A group of state treasurers and state attorneys general (AG) have raised concerns that certain environmental, social, and governance (ESG) features of certain fund disclosures and other marketing collateral could create liability under state Unfair and Deceptive, or Abusive Acts or Practices (UDAAP) and Anti-Boycott, Divestment, and Sanctions (Anti-BDS) laws.
The AGs take the position that claims relating to environmental practices are potentially deceptive because those practices either do not maximize shareholder value or mask true value as they believe it to exist. Further, considering social issues in financial products run afoul of state laws prohibiting the state from doing business with entities which are perceived as anti-Israel through actions relating to BDS conduct.
Most recently, the AGs of Arizona and Nebraska have spearheaded a joint letter that listed financial companies which have or will face disqualification from certain state business for their alleged boycott of energy companies. That letter was joined by the AGs of Alabama, Arkansas, Georgia, Idaho, Indiana, Kansas, Kentucky, Louisiana, Mississippi, Missouri, Montana, Ohio, Oklahoma, South Carolina, Texas, Utah, Virginia, and West Virginia. The AG of Missouri has also announced the issuance of a Civil Investigative Demand (CID or administrative subpoena) (joined by 19 other state AGs) to at least one ESG ratings entity, seeking non-public documents underlying its ratings, including an internal report issued by its attorneys. While the CID itself is non-public, the Missouri AG has included a list of the document requests in his press release.

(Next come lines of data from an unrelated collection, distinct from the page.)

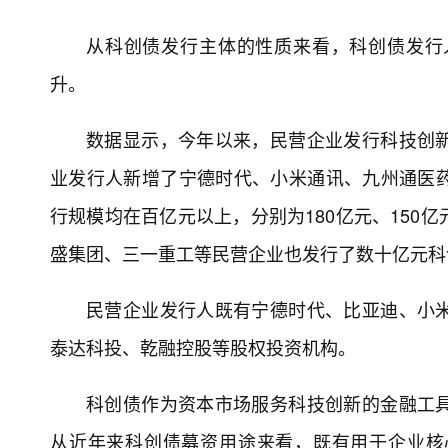
从科创债发行主体的性质来看，科创债发行
升。
数据显示，今年以来，民营企业发行科技创新债1
业发行人新增了宁德时代、小米通讯、九州通医
行规模均在百亿元以上，分别为180亿元、150
盛集团、三一重工等民营企业也发行了数十亿元科
民营企业发行人既有宁德时代、比亚迪、小
泰达科投、乾融控股等股权投资机构。
科创债作为资本市场服务科技创新的金融工
从近年来科创债募资用途来看，既有用于企业核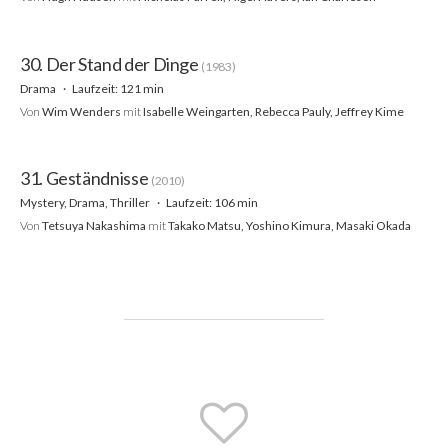
30. Der Stand der Dinge
(1983)
Drama
Laufzeit: 121 min
Von
Wim Wenders
mit
Isabelle Weingarten, Rebecca Pauly, Jeffrey Kime
31. Geständnisse
(2010)
Mystery, Drama, Thriller
Laufzeit: 106 min
Von
Tetsuya Nakashima
mit
Takako Matsu, Yoshino Kimura, Masaki Okada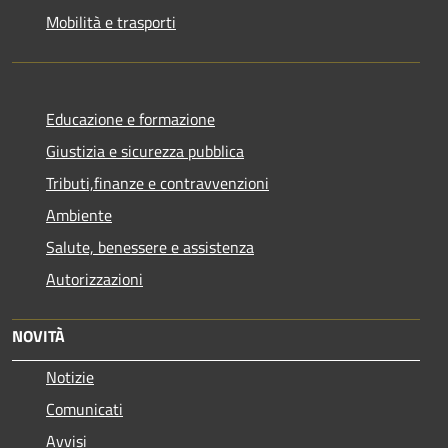
Mobilità e trasporti
Educazione e formazione
Giustizia e sicurezza pubblica
Tributi,finanze e contravvenzioni
Ambiente
Salute, benessere e assistenza
Autorizzazioni
NOVITÀ
Notizie
Comunicati
Avvisi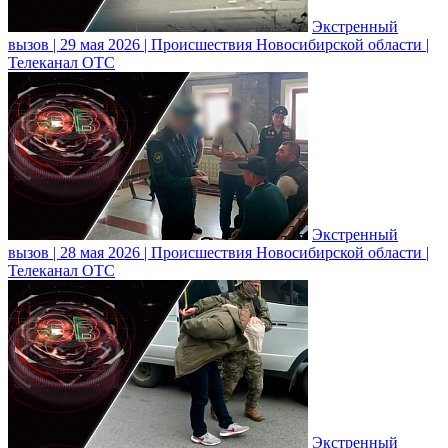
Экстренный
вызов | 29 мая 2026 | Происшествия Новосибирской области |
Телеканал ОТС
Экстренный
вызов | 28 мая 2026 | Происшествия Новосибирской области |
Телеканал ОТС
Экстренный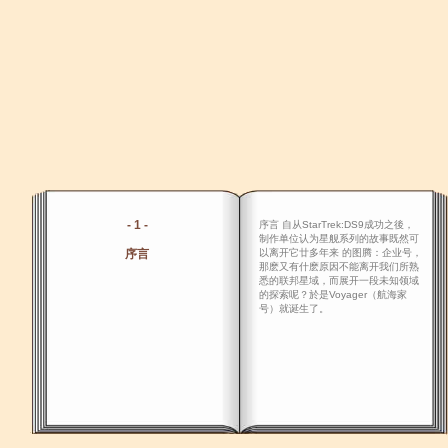
- 1 -
序言 自从StarTrek:DS9成功之後，
制作单位认为星舰系列的故事既然可
序言
以离开它廿多年来 的图腾：企业号，
那麽又有什麽原因不能离开我们所熟
悉的联邦星域，而展开一段未知领域
的探索呢？於是Voyager（航海家
号）就诞生了。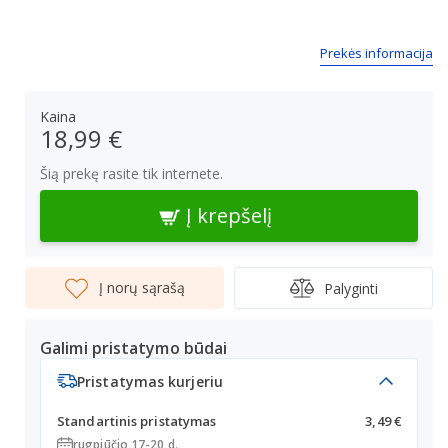
Prekės informacija
Kaina
18,99 €
Šią prekę rasite tik internete.
Į krepšelį
Į norų sąrašą
Palyginti
Galimi pristatymo būdai
Pristatymas kurjeriu
Standartinis pristatymas
3,49 €
rugpjūčio 17-20 d.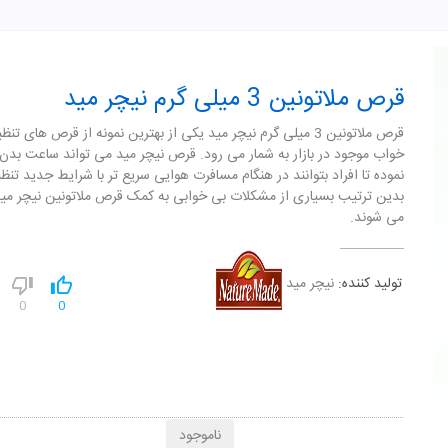
قرص ملاتونین 3 میلی گرم نیچر مید
قرص ملاتونین 3 میلی گرم نیچر مید یکی از بهترین نمونه از قرص های تن
خواب موجود در بازار به شمار می رود. قرص نیچر مید می تواند ساعت بدن 
نموده تا افراد بتوانند در هنگام مسافرت هوایی سریع تر با شرایط جدید تنظ
بدین ترتیب بسیاری از مشکلات بی خوابی به کمک قرص ملاتونین نیچر می
می شوند.
تولید کننده:
نیچر مید
0
0
ناموجود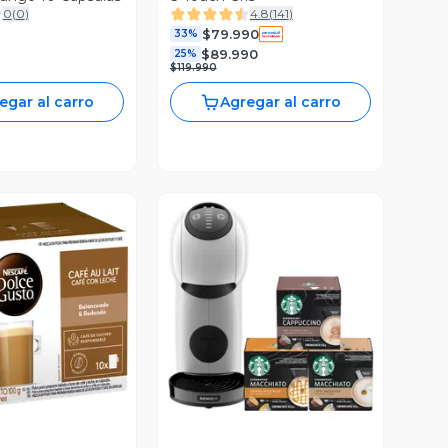
0
(
0
)
4.8
(
141
)
$79.990
33%
$89.990
25%
$119.990
egar al carro
Agregar al carro
ista Previa
Vista Previa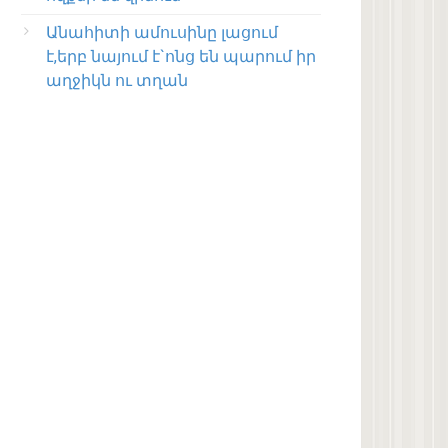
Անահիտի ամուսինը լացում
է,երբ նայում է`ոնց են պարում իր
աղջիկն ու տղան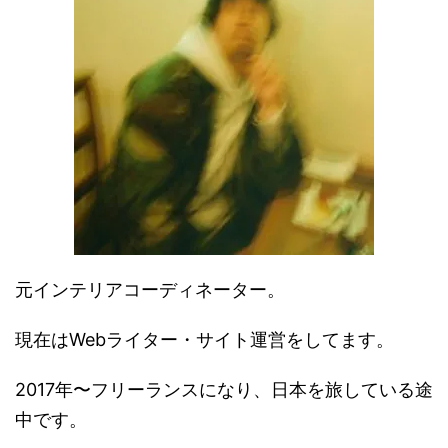
元インテリアコーディネーター。
現在はWebライター・サイト運営をしてます。
2017年〜フリーランスになり、日本を旅している途
中です。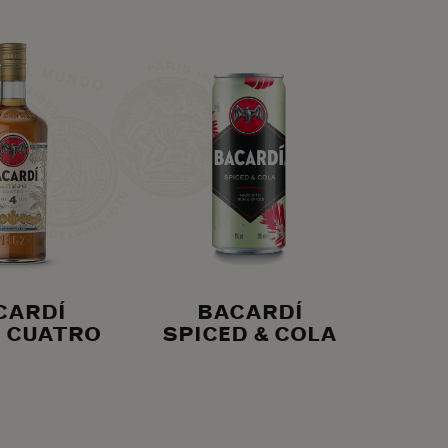
CARDÍ
BACARDÍ
 CUATRO
SPICED & COLA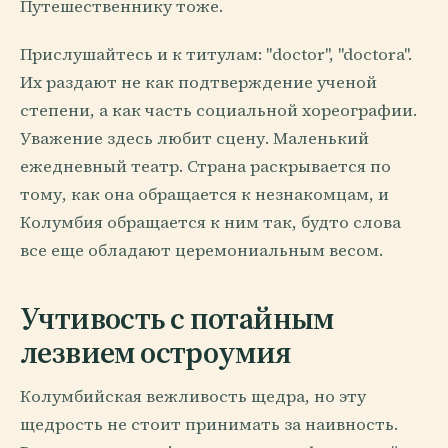
Путешественнику тоже.
Прислушайтесь и к титулам: "doctor", "doctora".
Их раздают не как подтверждение ученой
степени, а как часть социальной хореографии.
Уважение здесь любит сцену. Маленький
ежедневный театр. Страна раскрывается по
тому, как она обращается к незнакомцам, и
Колумбия обращается к ним так, будто слова
все еще обладают церемониальным весом.
Учтивость с потайным
лезвием остроумия
Колумбийская вежливость щедра, но эту
щедрость не стоит принимать за наивность.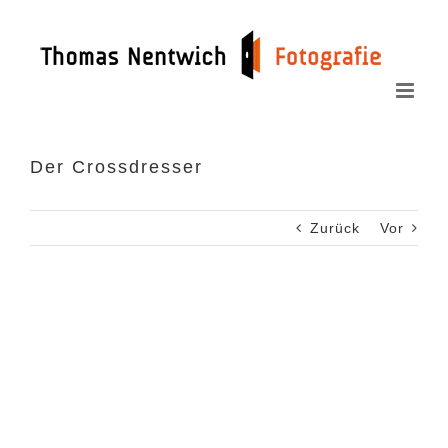
Zum
Inhalt
springen
Der Crossdresser
Zurück
Vor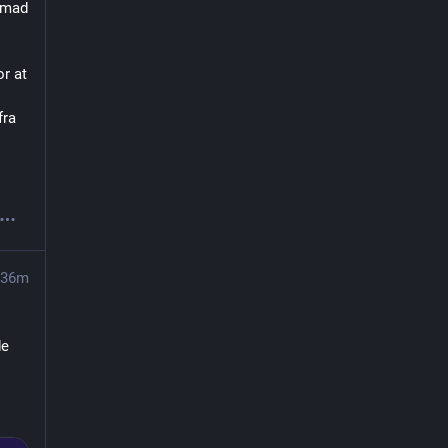
 mad 
r at 
ra 
36m
e 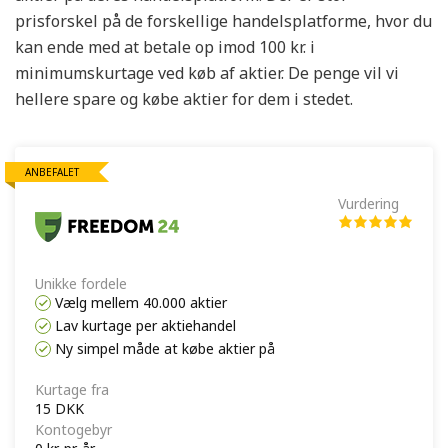
prisforskel på de forskellige handelsplatforme, hvor du
kan ende med at betale op imod 100 kr. i
minimumskurtage ved køb af aktier. De penge vil vi
hellere spare og købe aktier for dem i stedet.
ANBEFALET
Vurdering
Unikke fordele
Vælg mellem 40.000 aktier
Lav kurtage per aktiehandel
Ny simpel måde at købe aktier på
Kurtage fra
15 DKK
Kontogebyr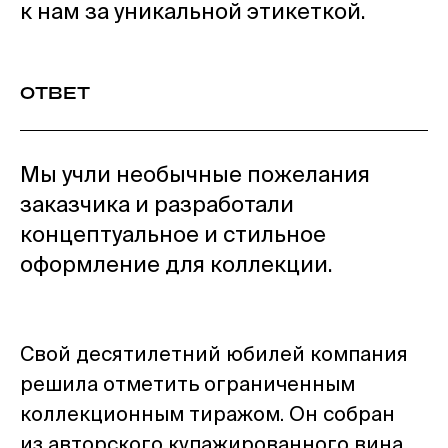
к нам за уникальной этикеткой.
ОТВЕТ
Мы учли необычные пожелания
заказчика и разработали
концептуальное и стильное
оформление для коллекции.
Свой десятилетний юбилей компания
решила отметить ограниченным
коллекционным тиражом. Он собран
из авторского купажированного вина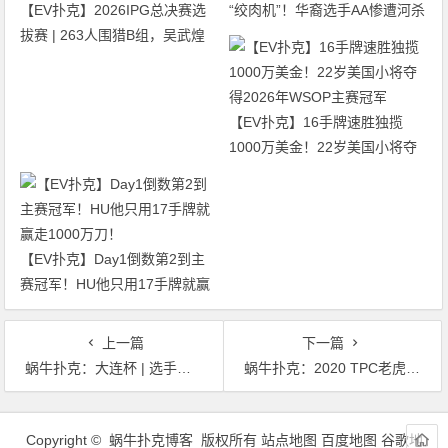
【EV扑克】2026IPG总决赛选
“绞肉机”！华裔选手AA惨遭河杀
拔赛 | 263人围猎B组，吴武煌
出局！
54.4万领跑，主赛第一轮晋级版
图再添40人
【EV扑克】16手牌速胜独揽
1000万美金！22岁美国小将夺
得2026年WSOP主赛冠军
【EV扑克】Day1倒数第2到主
赛冠军！HU他只用17手牌就赢
走1000万刀！
上一篇
下一篇
蜗牛扑克：大连杯 | 选手眼中的大连杯，王子阳成为预赛B组CL!
蜗牛扑克：2020 TPC老虎杯年终总决赛注册流程最新出炉！
文
章
Copyright © 蜗牛扑克博客 版权所有
站点地图
百度地图
谷歌地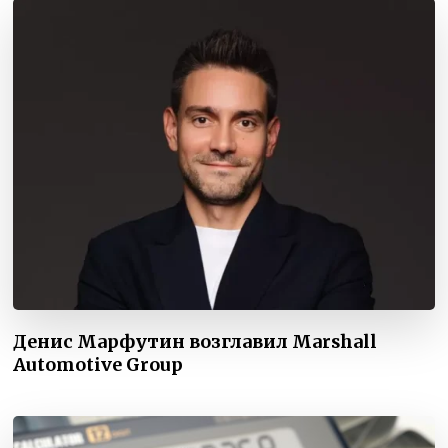
Денис Марфутин возглавил Marshall
Automotive Group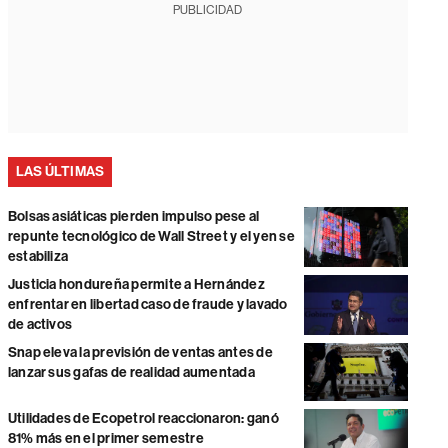
PUBLICIDAD
LAS ÚLTIMAS
Bolsas asiáticas pierden impulso pese al
repunte tecnológico de Wall Street y el yen se
estabiliza
Justicia hondureña permite a Hernández
enfrentar en libertad caso de fraude y lavado
de activos
Snap eleva la previsión de ventas antes de
lanzar sus gafas de realidad aumentada
Utilidades de Ecopetrol reaccionaron: ganó
81% más en el primer semestre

Interestingly, the Texas AG has released what appears to be a copy of the Missouri CID as part of a press announcement in which he states, “The ESG movement is the latest tool that woke corporations are using to push a radical and left-leaning social agenda into every corner of American life.”
While the rhetoric and timing accompanying these actions suggests a political motivation, the state statutes pursuant to which these actions are being threatened are real and enforceable and could lead to enforcement actions. Because of the possible underlying political motivations, the ordinary first phases of otherwise non-public investigations may take place in the harsh light of media attention. Accordingly, it is prudent to develop a uniquely tailored legal strategy which combines public relations, communications, and government affairs in an era of the 24-hour news cycle and at a time when the lines between law and politics are blurring.